JOB ITEM
A faithful copy of all the data below, please; leave no line out.

►

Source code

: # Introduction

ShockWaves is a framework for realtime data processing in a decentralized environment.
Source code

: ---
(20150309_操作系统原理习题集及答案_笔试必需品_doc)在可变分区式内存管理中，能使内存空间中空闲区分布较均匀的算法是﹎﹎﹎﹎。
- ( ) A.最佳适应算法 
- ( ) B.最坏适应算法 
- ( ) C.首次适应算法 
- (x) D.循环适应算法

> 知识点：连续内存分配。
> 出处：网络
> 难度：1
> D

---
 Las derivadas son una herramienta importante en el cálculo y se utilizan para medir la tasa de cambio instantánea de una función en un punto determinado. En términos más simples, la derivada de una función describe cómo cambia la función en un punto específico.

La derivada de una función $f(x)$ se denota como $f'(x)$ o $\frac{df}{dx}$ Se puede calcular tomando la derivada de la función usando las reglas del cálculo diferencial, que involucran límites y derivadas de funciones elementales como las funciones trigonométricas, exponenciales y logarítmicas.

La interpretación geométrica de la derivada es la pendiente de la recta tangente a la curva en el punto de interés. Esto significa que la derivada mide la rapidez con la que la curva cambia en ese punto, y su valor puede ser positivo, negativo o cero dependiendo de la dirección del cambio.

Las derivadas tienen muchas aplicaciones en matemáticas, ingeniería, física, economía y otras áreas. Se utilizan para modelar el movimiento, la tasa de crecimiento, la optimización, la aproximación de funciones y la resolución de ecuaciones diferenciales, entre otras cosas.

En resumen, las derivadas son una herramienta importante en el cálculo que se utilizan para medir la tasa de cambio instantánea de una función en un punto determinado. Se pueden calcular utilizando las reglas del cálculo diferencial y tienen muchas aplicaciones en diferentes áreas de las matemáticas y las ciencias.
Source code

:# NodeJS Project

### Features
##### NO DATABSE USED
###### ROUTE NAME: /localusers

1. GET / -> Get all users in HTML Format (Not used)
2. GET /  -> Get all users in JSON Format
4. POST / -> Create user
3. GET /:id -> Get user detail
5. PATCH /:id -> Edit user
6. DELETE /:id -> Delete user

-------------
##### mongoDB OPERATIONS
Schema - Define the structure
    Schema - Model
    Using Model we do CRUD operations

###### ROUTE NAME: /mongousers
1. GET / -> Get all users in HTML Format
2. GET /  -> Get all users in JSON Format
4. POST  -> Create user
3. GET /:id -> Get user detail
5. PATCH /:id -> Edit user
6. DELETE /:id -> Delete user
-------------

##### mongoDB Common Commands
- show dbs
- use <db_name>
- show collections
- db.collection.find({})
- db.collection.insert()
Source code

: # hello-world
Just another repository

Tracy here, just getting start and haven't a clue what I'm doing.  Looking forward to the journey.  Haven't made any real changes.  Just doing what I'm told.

◄

SOLUTION
Source code

: # Introduction

ShockWaves is a framework for realtime data processing in a decentralized environment.
Source code

: ---
(20150309_操作系统原理习题集及答案_笔试必需品_doc)在可变分区式内存管理中，能使内存空间中空闲区分布较均匀的算法是﹎﹎﹎﹎。
- ( ) A.最佳适应算法 
- ( ) B.最坏适应算法 
- ( ) C.首次适应算法 
- (x) D.循环适应算法

> 知识点：连续内存分配。
> 出处：网络
> 难度：1
> D

---
 Las derivadas son una herramienta importante en el cálculo y se utilizan para medir la tasa de cambio instantánea de una función en un punto determinado. En términos más simples, la derivada de una función describe cómo cambia la función en un punto específico.

La derivada de una función $f(x)$ se denota como $f'(x)$ o $\frac{df}{dx}$ Se puede calcular tomando la derivada de la función usando las reglas del cálculo diferencial, que involucran límites y derivadas de funciones elementales como las funciones trigonométricas, exponenciales y logarítmicas.

La interpretación geométrica de la derivada es la pendiente de la recta tangente a la curva en el punto de interés. Esto significa que la derivada mide la rapidez con la que la curva cambia en ese punto, y su valor puede ser positivo, negativo o cero dependiendo de la dirección del cambio.

Las derivadas tienen muchas aplicaciones en matemáticas, ingeniería, física, economía y otras áreas. Se utilizan para modelar el movimiento, la tasa de crecimiento, la optimización, la aproximación de funciones y la resolución de ecuaciones diferenciales, entre otras cosas.

En resumen, las derivadas son una herramienta importante en el cálculo que se utilizan para medir la tasa de cambio instantánea de una función en un punto determinado. Se pueden calcular utilizando las reglas del cálculo diferencial y tienen muchas aplicaciones en diferentes áreas de las matemáticas y las ciencias.
Source code

:# NodeJS Project

### Features
##### NO DATABSE USED
###### ROUTE NAME: /localusers

1. GET / -> Get all users in HTML Format (Not used)
2. GET /  -> Get all users in JSON Format
4. POST / -> Create user
3. GET /:id -> Get user detail
5. PATCH /:id -> Edit user
6. DELETE /:id -> Delete user

-------------
##### mongoDB OPERATIONS
Schema - Define the structure
    Schema - Model
    Using Model we do CRUD operations

###### ROUTE NAME: /mongousers
1. GET / -> Get all users in HTML Format
2. GET /  -> Get all users in JSON Format
4. POST  -> Create user
3. GET /:id -> Get user detail
5. PATCH /:id -> Edit user
6. DELETE /:id -> Delete user
-------------

##### mongoDB Common Commands
- show dbs
- use <db_name>
- show collections
- db.collection.find({})
- db.collection.insert()
Source code

: # hello-world
Just another repository

Tracy here, just getting start and haven't a clue what I'm doing.  Looking forward to the journey.  Haven't made any real changes.  Just doing what I'm told.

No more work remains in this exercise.